- Born: Daniel Russell 12 June 1906 Millers Point, New South Wales, Australia
- Died: 1999 (aged 92–93) Orange, New South Wales
- Occupations: Cartoonist, illustrator
- Writing career
- Period: 1928–1991

= Dan Russell (cartoonist) =

Australian cartoonist

Dan Russell (1906–1999) was an Australian cartoonist. Dan's younger brother Jim Russell was also a cartoonist.

==Biography==
Russell was born in Millers Point, Sydney, Australia, the son of William John "Billy" Russell, a foreman plumber with the Sydney City Council, the president of the New South Wales Plumbers' Union, the national secretary of the Australian Plumbers and Gasfitters Employees Union, and unsuccessful Australian Labor Party candidate for the seats of Parkes and Canterbury, who was killed in a workplace accident in 1915. His mother Catherine Elizabeth (née Diggs), remarried in 1926 and was one of the first two-woman members of an Australian Upper House of Parliament.

Russell began his working life as a clerk but was soon studying art at night at the Julian Ashton Art School and at the art school of Wattie Watkins. From 1928 to 1929 he was the secretary of the Australian Black and White Artists' Guild and in 1937 became the treasurer of the reformed Australian Black and White Artists' Club. He worked in advertising and commercial art for a few years prior to World War II, until Frank Johnson Publications started producing comics, providing him with the opportunity to break into cartooning. At Frank Johnston he produced a number of comics, such as Terry Lawson (rover scout), Val Blake, Ventriloquist (roving adventurer and detective), Wanda Dare (lady reporter) and Jimmy Dale (a world boxing champion). After the war Russell travelled to the United States, Mexico and Canada to study cartoon techniques. Upon his return to Australia he joined the Allied Authors and Artists publishing group.
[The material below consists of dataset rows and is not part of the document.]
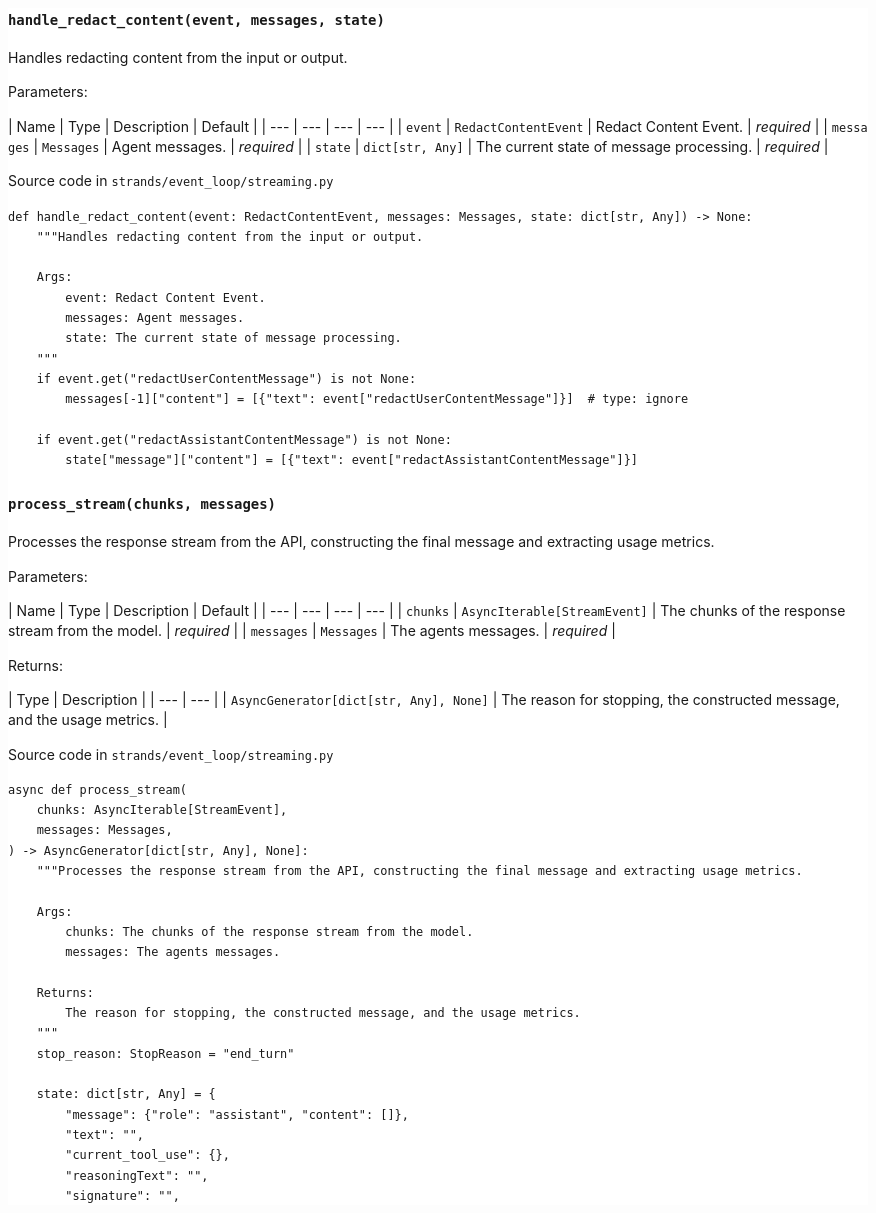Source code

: ### `handle_redact_content(event, messages, state)`

Handles redacting content from the input or output.

Parameters:

| Name | Type | Description | Default | | --- | --- | --- | --- | | `event` | `RedactContentEvent` | Redact Content Event. | *required* | | `messages` | `Messages` | Agent messages. | *required* | | `state` | `dict[str, Any]` | The current state of message processing. | *required* |

Source code in `strands/event_loop/streaming.py`

```
def handle_redact_content(event: RedactContentEvent, messages: Messages, state: dict[str, Any]) -> None:
    """Handles redacting content from the input or output.

    Args:
        event: Redact Content Event.
        messages: Agent messages.
        state: The current state of message processing.
    """
    if event.get("redactUserContentMessage") is not None:
        messages[-1]["content"] = [{"text": event["redactUserContentMessage"]}]  # type: ignore

    if event.get("redactAssistantContentMessage") is not None:
        state["message"]["content"] = [{"text": event["redactAssistantContentMessage"]}]

```

### `process_stream(chunks, messages)`

Processes the response stream from the API, constructing the final message and extracting usage metrics.

Parameters:

| Name | Type | Description | Default | | --- | --- | --- | --- | | `chunks` | `AsyncIterable[StreamEvent]` | The chunks of the response stream from the model. | *required* | | `messages` | `Messages` | The agents messages. | *required* |

Returns:

| Type | Description | | --- | --- | | `AsyncGenerator[dict[str, Any], None]` | The reason for stopping, the constructed message, and the usage metrics. |

Source code in `strands/event_loop/streaming.py`

```
async def process_stream(
    chunks: AsyncIterable[StreamEvent],
    messages: Messages,
) -> AsyncGenerator[dict[str, Any], None]:
    """Processes the response stream from the API, constructing the final message and extracting usage metrics.

    Args:
        chunks: The chunks of the response stream from the model.
        messages: The agents messages.

    Returns:
        The reason for stopping, the constructed message, and the usage metrics.
    """
    stop_reason: StopReason = "end_turn"

    state: dict[str, Any] = {
        "message": {"role": "assistant", "content": []},
        "text": "",
        "current_tool_use": {},
        "reasoningText": "",
        "signature": "",
```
At the beginning of 1947, Dan and his younger brother, Jim, began their own publishing company, All-Australian Comics. The lead title of the company was Tex Morton's Wild West Comics, starring the popular country music singer. Like many Australian comics of the time, it was a copy of American material, in this case, featuring cowboy actors such as Roy Rogers and Gene Autry. Tex Morton was always featured in a lead-off story along with his mates Jacky, Shorty and Slim, drawn by Dan Russell. For the first two years companion features were Keith Chatto's Bunny Allen, Les Dixon's Alfie the Jackaroo and a series of bush yarns by Jack Hemming. Early in 1949 they added another title, Kanga's K.O. Comics. In the middle of 1950 All-Australian Comics ran into financial difficulties due to rising production costs and the company folded by the end of the year.

In 1952 Russell became a staff artist on The Truth and The Daily Mirror before becoming involved with AM Magazine. In 1953 Russell went to Adelaide joining The Advertiser as a political cartoonist. He switched to The News and Sunday Mail in 1955, where he served as an illustrator, sporting cartoonist and general humour cartoonist, until his retirement in 1970. During this time he created a number of comic strips, including Darky, the Kid from the Snowy River. Russell then returned to Sydney and worked freelance.

Russell was a lifelong member of the Australian Black and White Artists' Club and the president in 1977. He won a Silver Stanley for his contribution to black and white art in 1991 and was made a life member of the ABWAC the same year.

Dan Russell died in Orange, New South Wales in 1999 at the age of 93.